The marine renewables sector will generate over 5750 new jobs and inject an estimated £4.8bn into the South West economy from 2015 onwards, according to a new report.
The report, commissioned by the South West Regional Development Agency, found that marine renewables will be vital to the economic future of the region.
A study in October showed that the South West is capable of generating 9220 MW of electricity from various marine sources, enough power for more than double the current domestic electricity needs of the whole of the region.
Once installation of the technology takes place, most of the work will be in ongoing operations and maintenance, with over 5000 people involved in this by 2030.

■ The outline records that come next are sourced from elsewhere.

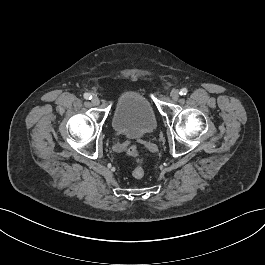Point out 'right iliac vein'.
<instances>
[{
  "label": "right iliac vein",
  "instance_id": "right-iliac-vein-1",
  "mask_svg": "<svg viewBox=\"0 0 265 265\" xmlns=\"http://www.w3.org/2000/svg\"><path fill=\"white\" fill-rule=\"evenodd\" d=\"M93 105H99L100 104V99L98 97H93L91 100Z\"/></svg>",
  "mask_w": 265,
  "mask_h": 265
}]
</instances>
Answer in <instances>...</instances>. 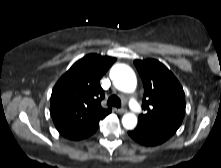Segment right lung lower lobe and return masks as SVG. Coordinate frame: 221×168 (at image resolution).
I'll use <instances>...</instances> for the list:
<instances>
[{
    "mask_svg": "<svg viewBox=\"0 0 221 168\" xmlns=\"http://www.w3.org/2000/svg\"><path fill=\"white\" fill-rule=\"evenodd\" d=\"M97 128L90 130L88 132L81 133L79 135L65 136V137L68 139H71V140H81V139L87 138V137L91 136L92 134H94L96 132Z\"/></svg>",
    "mask_w": 221,
    "mask_h": 168,
    "instance_id": "obj_1",
    "label": "right lung lower lobe"
}]
</instances>
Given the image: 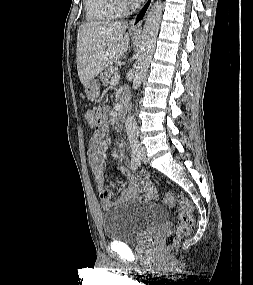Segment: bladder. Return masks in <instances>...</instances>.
<instances>
[{
	"instance_id": "bladder-1",
	"label": "bladder",
	"mask_w": 253,
	"mask_h": 285,
	"mask_svg": "<svg viewBox=\"0 0 253 285\" xmlns=\"http://www.w3.org/2000/svg\"><path fill=\"white\" fill-rule=\"evenodd\" d=\"M168 220L167 211L158 205L138 201H119L102 216V231L107 240L132 243Z\"/></svg>"
}]
</instances>
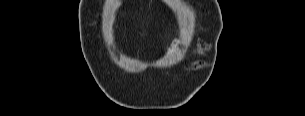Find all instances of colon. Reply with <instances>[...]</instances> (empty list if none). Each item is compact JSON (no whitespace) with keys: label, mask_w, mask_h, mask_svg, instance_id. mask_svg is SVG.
Returning <instances> with one entry per match:
<instances>
[{"label":"colon","mask_w":305,"mask_h":116,"mask_svg":"<svg viewBox=\"0 0 305 116\" xmlns=\"http://www.w3.org/2000/svg\"><path fill=\"white\" fill-rule=\"evenodd\" d=\"M174 47H176V44H175V43L173 44V46L171 47V49L174 48Z\"/></svg>","instance_id":"obj_1"}]
</instances>
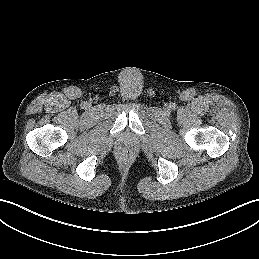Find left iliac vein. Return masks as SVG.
<instances>
[{
  "label": "left iliac vein",
  "mask_w": 259,
  "mask_h": 259,
  "mask_svg": "<svg viewBox=\"0 0 259 259\" xmlns=\"http://www.w3.org/2000/svg\"><path fill=\"white\" fill-rule=\"evenodd\" d=\"M169 108V106H166V109H168Z\"/></svg>",
  "instance_id": "left-iliac-vein-1"
}]
</instances>
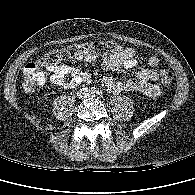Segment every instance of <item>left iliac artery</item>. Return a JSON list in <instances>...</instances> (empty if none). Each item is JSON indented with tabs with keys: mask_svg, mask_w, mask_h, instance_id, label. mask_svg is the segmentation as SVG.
I'll list each match as a JSON object with an SVG mask.
<instances>
[{
	"mask_svg": "<svg viewBox=\"0 0 195 195\" xmlns=\"http://www.w3.org/2000/svg\"><path fill=\"white\" fill-rule=\"evenodd\" d=\"M97 94H98L99 96H102V94H103L102 90H98V91H97Z\"/></svg>",
	"mask_w": 195,
	"mask_h": 195,
	"instance_id": "1",
	"label": "left iliac artery"
}]
</instances>
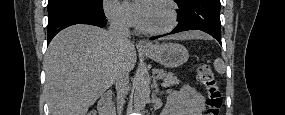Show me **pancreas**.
Segmentation results:
<instances>
[{
    "label": "pancreas",
    "mask_w": 285,
    "mask_h": 115,
    "mask_svg": "<svg viewBox=\"0 0 285 115\" xmlns=\"http://www.w3.org/2000/svg\"><path fill=\"white\" fill-rule=\"evenodd\" d=\"M157 73L161 75L162 77L163 87H170V86L177 85L180 83L177 77L174 76L173 74L166 73L163 70H158Z\"/></svg>",
    "instance_id": "cf45deb5"
}]
</instances>
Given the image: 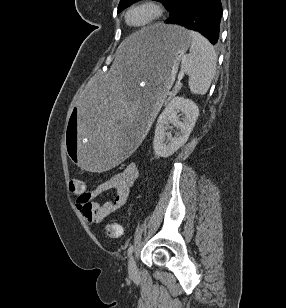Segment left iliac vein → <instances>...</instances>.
<instances>
[{"mask_svg": "<svg viewBox=\"0 0 286 308\" xmlns=\"http://www.w3.org/2000/svg\"><path fill=\"white\" fill-rule=\"evenodd\" d=\"M128 270H129V274L130 276H136L138 273V268H137V264H136V260L133 256H131L129 263H128Z\"/></svg>", "mask_w": 286, "mask_h": 308, "instance_id": "1", "label": "left iliac vein"}]
</instances>
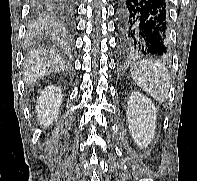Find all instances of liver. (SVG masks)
<instances>
[{
	"label": "liver",
	"mask_w": 197,
	"mask_h": 181,
	"mask_svg": "<svg viewBox=\"0 0 197 181\" xmlns=\"http://www.w3.org/2000/svg\"><path fill=\"white\" fill-rule=\"evenodd\" d=\"M65 64L53 50L34 51L24 66V82L32 84L45 75L64 70Z\"/></svg>",
	"instance_id": "6515ba94"
}]
</instances>
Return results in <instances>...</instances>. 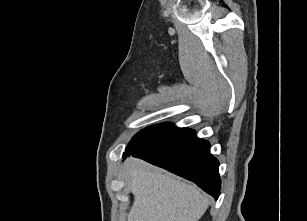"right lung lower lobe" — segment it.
I'll list each match as a JSON object with an SVG mask.
<instances>
[{
    "label": "right lung lower lobe",
    "instance_id": "right-lung-lower-lobe-1",
    "mask_svg": "<svg viewBox=\"0 0 307 221\" xmlns=\"http://www.w3.org/2000/svg\"><path fill=\"white\" fill-rule=\"evenodd\" d=\"M131 154L193 181L215 199L220 195L219 163L209 142L195 137L194 130L148 149L125 152L123 157Z\"/></svg>",
    "mask_w": 307,
    "mask_h": 221
}]
</instances>
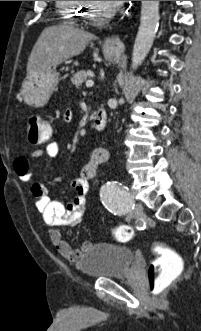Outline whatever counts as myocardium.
<instances>
[{"instance_id":"1","label":"myocardium","mask_w":201,"mask_h":331,"mask_svg":"<svg viewBox=\"0 0 201 331\" xmlns=\"http://www.w3.org/2000/svg\"><path fill=\"white\" fill-rule=\"evenodd\" d=\"M86 4L87 6L86 9L84 10V19L90 24L93 25L103 24L114 15V10L109 9L103 12L102 14L95 16L93 14V9L95 8V2L87 1Z\"/></svg>"}]
</instances>
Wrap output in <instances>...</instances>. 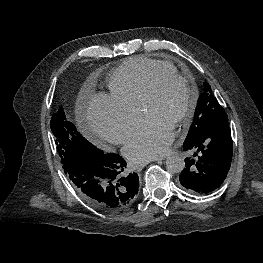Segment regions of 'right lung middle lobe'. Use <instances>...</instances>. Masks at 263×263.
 Returning <instances> with one entry per match:
<instances>
[{"label":"right lung middle lobe","mask_w":263,"mask_h":263,"mask_svg":"<svg viewBox=\"0 0 263 263\" xmlns=\"http://www.w3.org/2000/svg\"><path fill=\"white\" fill-rule=\"evenodd\" d=\"M50 127L65 172L70 168L73 160L81 155L100 156L104 154L103 151L87 141L76 130L73 123L66 120L62 107L53 115Z\"/></svg>","instance_id":"dd1d6c3e"}]
</instances>
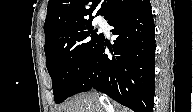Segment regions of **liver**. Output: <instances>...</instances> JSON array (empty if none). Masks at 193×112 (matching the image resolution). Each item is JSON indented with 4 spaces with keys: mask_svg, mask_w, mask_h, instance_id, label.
Masks as SVG:
<instances>
[{
    "mask_svg": "<svg viewBox=\"0 0 193 112\" xmlns=\"http://www.w3.org/2000/svg\"><path fill=\"white\" fill-rule=\"evenodd\" d=\"M58 112H130L117 103L104 102L96 92L80 94L58 107Z\"/></svg>",
    "mask_w": 193,
    "mask_h": 112,
    "instance_id": "obj_1",
    "label": "liver"
}]
</instances>
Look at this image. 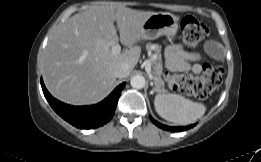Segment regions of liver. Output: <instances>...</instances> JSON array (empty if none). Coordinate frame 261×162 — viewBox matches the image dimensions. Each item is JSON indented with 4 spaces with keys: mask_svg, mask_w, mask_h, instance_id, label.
Here are the masks:
<instances>
[{
    "mask_svg": "<svg viewBox=\"0 0 261 162\" xmlns=\"http://www.w3.org/2000/svg\"><path fill=\"white\" fill-rule=\"evenodd\" d=\"M156 12L113 5L92 6L73 15L50 37L42 60V73L49 92L74 105L94 104L113 89V70L120 64L137 65L143 35L142 24ZM117 23L120 37L114 23ZM132 46L112 54L118 41Z\"/></svg>",
    "mask_w": 261,
    "mask_h": 162,
    "instance_id": "1",
    "label": "liver"
}]
</instances>
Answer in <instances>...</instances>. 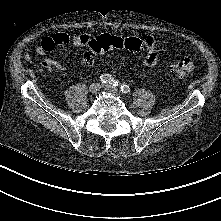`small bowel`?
I'll use <instances>...</instances> for the list:
<instances>
[{"mask_svg":"<svg viewBox=\"0 0 221 221\" xmlns=\"http://www.w3.org/2000/svg\"><path fill=\"white\" fill-rule=\"evenodd\" d=\"M95 37L86 33H77L72 37L65 33H57L42 39V42L36 48V52L44 56L42 61V67L46 70L56 69L59 71H65L66 65L60 63L59 61L48 57L47 54L52 51L56 46L63 45L72 42L75 46H87L89 42ZM145 55L143 57L142 63L145 67H153L158 62L157 50L160 47V43L153 36H146L143 40ZM83 61L88 66H93L95 64V59L92 55L87 52L83 55Z\"/></svg>","mask_w":221,"mask_h":221,"instance_id":"obj_1","label":"small bowel"}]
</instances>
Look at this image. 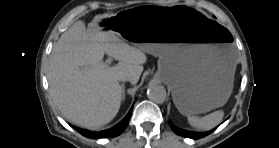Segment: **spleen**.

The £4.8bn boost to the economy would come mainly from offshore wind, but wave and tidal technologies would also make substantial contributions. This level of activity will require significant investment in the region.
Claire Gibson, director of sustainable resources at the South West RDA said: “The findings of the report highlight the significance of the marine renewables sector to the future of the region, not just through environmentally-friendly electricity production, but also to the future employment and economic growth of the South West.”
The potential of the renewables industry is attracting companies from other sectors. Supacat specialises in the design and development of high mobility, all terrain transport systems and hostile environment technology for military and civil customers.
It is based in Devon and employs over 100 people and now is looking to enter the renewables arena.
Managing director Nick Ames said that the recent report “confirms the South West has exciting potential for offshore renewables development over the next 20 years”.
“At Supacat, we have been actively examining how we use our hostile environment engineering skills in this industry over the last year. We are now working on a project to develop a device in the wave sector and looking at a solution for improving access to offshore wind turbines.”